Neues Trägerunternehmen schuldenfrei – Mitarbeiterzahl gesunken

Ein halbes Jahr später ist klar: Das Schlimmste konnte verhindert werden. Die operative Verantwortung wurde auf eine neue gemeinnützige Organisation, die „Dialogue Impact gGmbH“, übertragen – schuldenfrei und mit neuem Fokus. Rechtsanwalt Sebastian Zeeck, Restrukturierungsexperte bei PwC, begleitete den Übergang eng. Besonders bemerkenswert: Er und seine Kanzlei arbeiteten nahezu vollständig pro bono.
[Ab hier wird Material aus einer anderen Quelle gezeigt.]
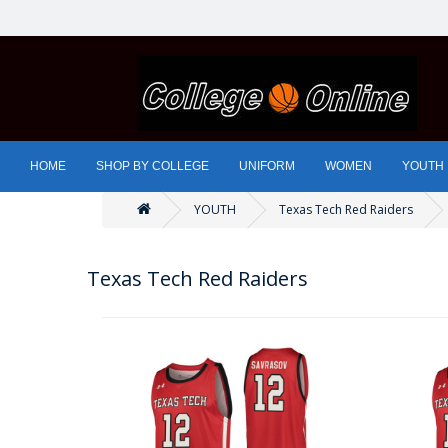
HOME
SHOP BY COLLEGE
UNIFORM
WOMEN
YOUTH
YOUTH
Texas Tech Red Raiders
Texas Tech Red Raiders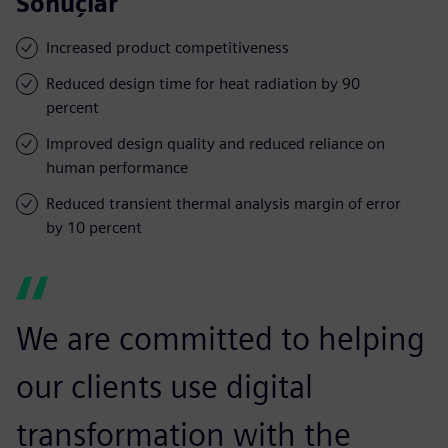
Sonuçlar
Increased product competitiveness
Reduced design time for heat radiation by 90
percent
Improved design quality and reduced reliance on
human performance
Reduced transient thermal analysis margin of error
by 10 percent
We are committed to helping
our clients use digital
transformation with the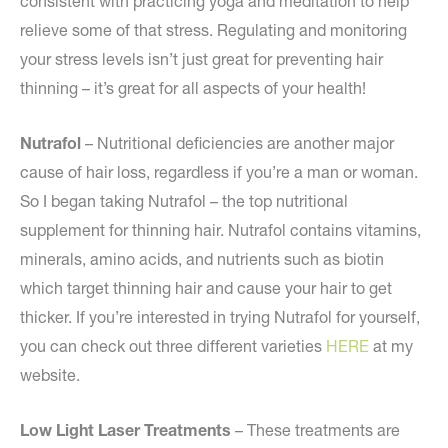
consistent with practicing yoga and meditation to help
relieve some of that stress. Regulating and monitoring
your stress levels isn’t just great for preventing hair
thinning – it’s great for all aspects of your health!
Nutrafol
– Nutritional deficiencies are another major
cause of hair loss, regardless if you’re a man or woman.
So I began taking Nutrafol – the top nutritional
supplement for thinning hair. Nutrafol contains vitamins,
minerals, amino acids, and nutrients such as biotin
which target thinning hair and cause your hair to get
thicker. If you’re interested in trying Nutrafol for yourself,
you can check out three different varieties
HERE
at my
website.
Low Light Laser Treatments
– These treatments are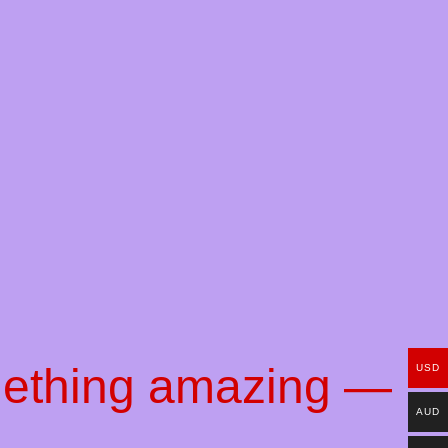
mething amazing —
USD
AUD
Trotz der erfolgreichen Sanierung war der Einschnitt für das Team spürbar. Von den ursprünglich 96 Mitarbeitenden sind rund 70 geblieben. Einige verließen das Haus freiwillig, andere mussten gehen. Viele jedoch reduzierten freiwillig ihre Arbeitszeit, um Kündigungen im Kollegenkreis zu vermeiden. Ein solidarisches Signal, das Svenja Weber nachhaltig beeindruckte.

Verkleinertes Angebot – aber Kernerlebnisse bleiben bestehen

Um wirtschaftlich überleben zu können, wurde das Angebot angepasst. Die Kinder-Ausstellung „Kids im Dialog“ ist nicht mehr Teil des Programms. Erhalten bleiben zentrale Erlebnisse wie „Dialog im Dunkeln“, „Dinner im Dunkeln“, „Dialog im Stillen“ sowie Workshops und Teamformate.
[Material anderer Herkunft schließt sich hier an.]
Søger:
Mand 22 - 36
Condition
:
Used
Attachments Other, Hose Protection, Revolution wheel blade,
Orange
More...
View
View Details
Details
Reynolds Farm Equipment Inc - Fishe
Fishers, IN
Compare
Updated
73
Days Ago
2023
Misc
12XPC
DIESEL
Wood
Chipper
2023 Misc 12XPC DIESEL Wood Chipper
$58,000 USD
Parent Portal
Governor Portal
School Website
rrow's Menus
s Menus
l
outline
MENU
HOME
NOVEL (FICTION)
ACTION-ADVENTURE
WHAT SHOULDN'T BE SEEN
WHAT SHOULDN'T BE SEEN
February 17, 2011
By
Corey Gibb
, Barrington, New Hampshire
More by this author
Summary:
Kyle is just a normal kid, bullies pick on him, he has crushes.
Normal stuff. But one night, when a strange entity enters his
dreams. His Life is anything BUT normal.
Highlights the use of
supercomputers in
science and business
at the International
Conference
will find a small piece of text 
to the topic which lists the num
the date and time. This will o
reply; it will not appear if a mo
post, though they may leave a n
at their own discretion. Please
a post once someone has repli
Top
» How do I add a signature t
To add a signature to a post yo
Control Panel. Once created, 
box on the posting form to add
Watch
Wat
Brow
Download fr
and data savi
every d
Möglich wurde der Fortbestand auch durch starke Partner: Die Dorit & Alexander Otto-Stiftung, die Hans-Weisser-Stiftung sowie die Harders-Familienstiftung leisteten substanzielle finanzielle Hilfe. Die städtische HHLA kam dem Dialoghaus bei der Miete deutlich entgegen.
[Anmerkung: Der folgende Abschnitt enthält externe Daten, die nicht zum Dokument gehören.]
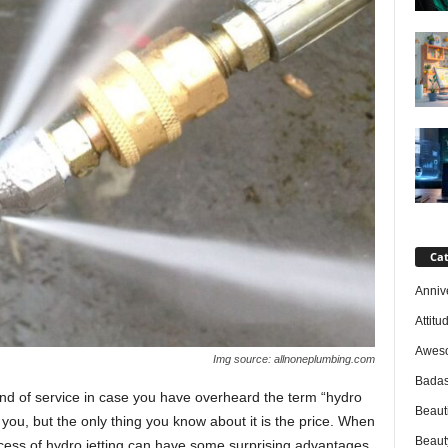
Cat
Anniv
Attitu
Awes
Img source: allnoneplumbing.com
Badas
kind of service in case you have overheard the term “hydro
Beaut
o you, but the only thing you know about it is the price. When
Beaut
cess of hydro jetting can have some surprising advantages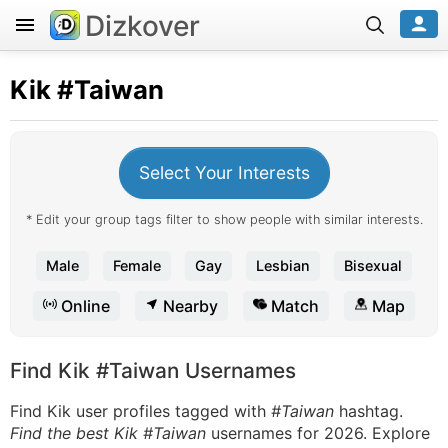
Dizkover
Kik
#Taiwan
Select Your Interests
* Edit your group tags filter to show people with similar interests.
Male
Female
Gay
Lesbian
Bisexual
Online
Nearby
Match
Map
Find Kik #Taiwan Usernames
Find Kik user profiles tagged with
#Taiwan
hashtag.
Find the best Kik #Taiwan
usernames for 2026. Explore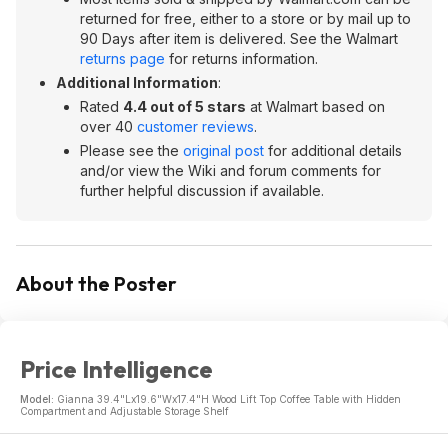
returned for free, either to a store or by mail up to
90 Days after item is delivered. See the Walmart
returns page
for returns information.
Additional Information
:
Rated
4.4 out of 5 stars
at Walmart based on
over 40
customer reviews
.
Please see the
original post
for additional details
and/or view the Wiki and forum comments for
further helpful discussion if available.
About the Poster
Price Intelligence
Model:
Gianna 39.4"Lx19.6"Wx17.4"H Wood Lift Top Coffee Table with Hidden
Compartment and Adjustable Storage Shelf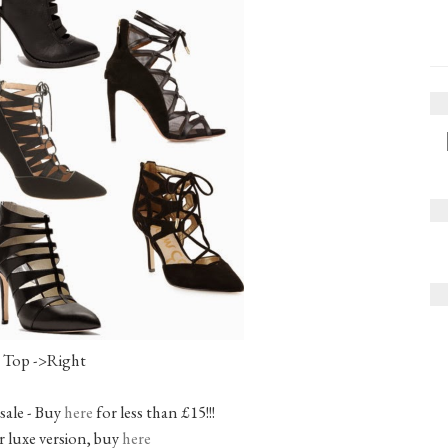
Top ->Right
 sale - Buy
here
for less than £15!!!
 luxe version, buy
here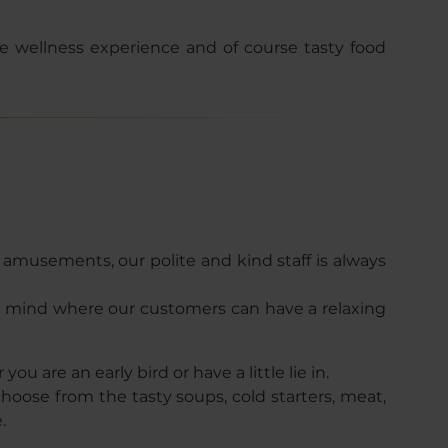
 wellness experience and of course tasty food
c amusements, our polite and kind staff is always
n mind where our customers can have a relaxing
ou are an early bird or have a little lie in.
hoose from the tasty soups, cold starters, meat,
e.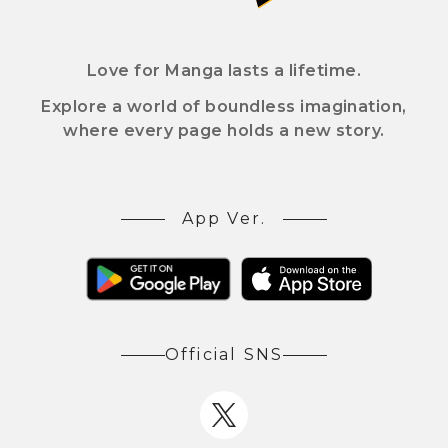
Love for Manga lasts a lifetime.
Explore a world of boundless imagination,
where every page holds a new story.
App Ver.
Official SNS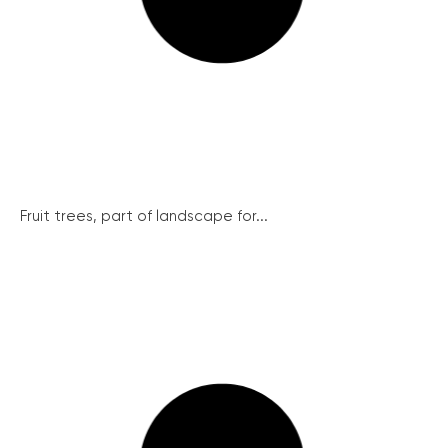
Fruit trees, part of landscape for...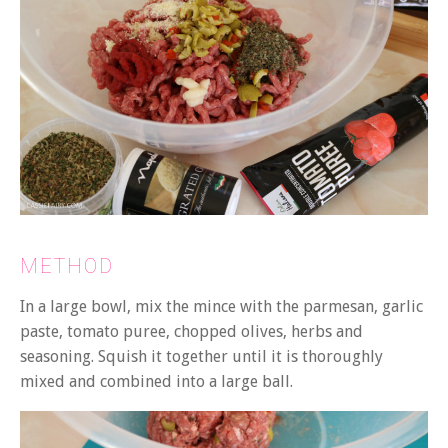
METHOD
In a large bowl, mix the mince with the parmesan, garlic
paste, tomato puree, chopped olives, herbs and
seasoning. Squish it together until it is thoroughly
mixed and combined into a large ball.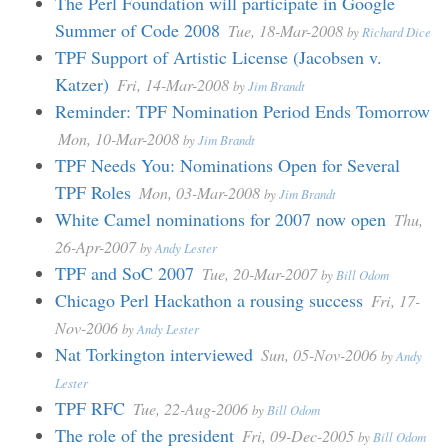
The Perl Foundation will participate in Google
Summer of Code 2008
Tue, 18-Mar-2008
by
Richard Dice
TPF Support of Artistic License (Jacobsen v.
Katzer)
Fri, 14-Mar-2008
by
Jim Brandt
Reminder: TPF Nomination Period Ends Tomorrow
Mon, 10-Mar-2008
by
Jim Brandt
TPF Needs You: Nominations Open for Several
TPF Roles
Mon, 03-Mar-2008
by
Jim Brandt
White Camel nominations for 2007 now open
Thu,
26-Apr-2007
by
Andy Lester
TPF and SoC 2007
Tue, 20-Mar-2007
by
Bill Odom
Chicago Perl Hackathon a rousing success
Fri, 17-
Nov-2006
by
Andy Lester
Nat Torkington interviewed
Sun, 05-Nov-2006
by
Andy
Lester
TPF RFC
Tue, 22-Aug-2006
by
Bill Odom
The role of the president
Fri, 09-Dec-2005
by
Bill Odom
Politische Rückendeckung – Dressel machte sich persönlich stark

Einen ungewöhnlich aktiven Beitrag leistete auch Hamburgs Finanzsenator Andreas Dressel (SPD), der sich früh öffentlich für den Erhalt des Hauses einsetzte. Bereits im März appellierte er an die Hamburgerinnen und Hamburger, das Dialoghaus mit Besuchen zu unterstützen – ein Schritt, der in dieser Form selten ist.

Auch Insolvenzexperte Tjark Thies, vom Amtsgericht als Sachwalter bestellt, verzichtete vollständig auf ein Honorar – ein weiteres Zeichen dafür, wie groß das Engagement rund um die Rettung des Hauses war.

Neustart ohne Schulden – aber mit Finanzierungslücke

Trotz der erfolgreichen Sanierung bleibt die finanzielle Lage angespannt. Die jährlichen Betriebskosten belaufen sich auf rund 2,4 Millionen Euro. Laut Svenja Weber können etwa 90 Prozent davon durch Eintrittsgelder und Einnahmen aus eigenen Formaten gedeckt werden – die restlichen 10 Prozent müssen weiterhin durch Spenden oder Förderungen aufgebracht werden.

„Wir arbeiten derzeit daran, einen Förderkreis aus Freunden und Unterstützern aufzubauen“, sagt Weber. Das Ziel: dauerhaft unabhängiger von Einzelhilfen zu werden.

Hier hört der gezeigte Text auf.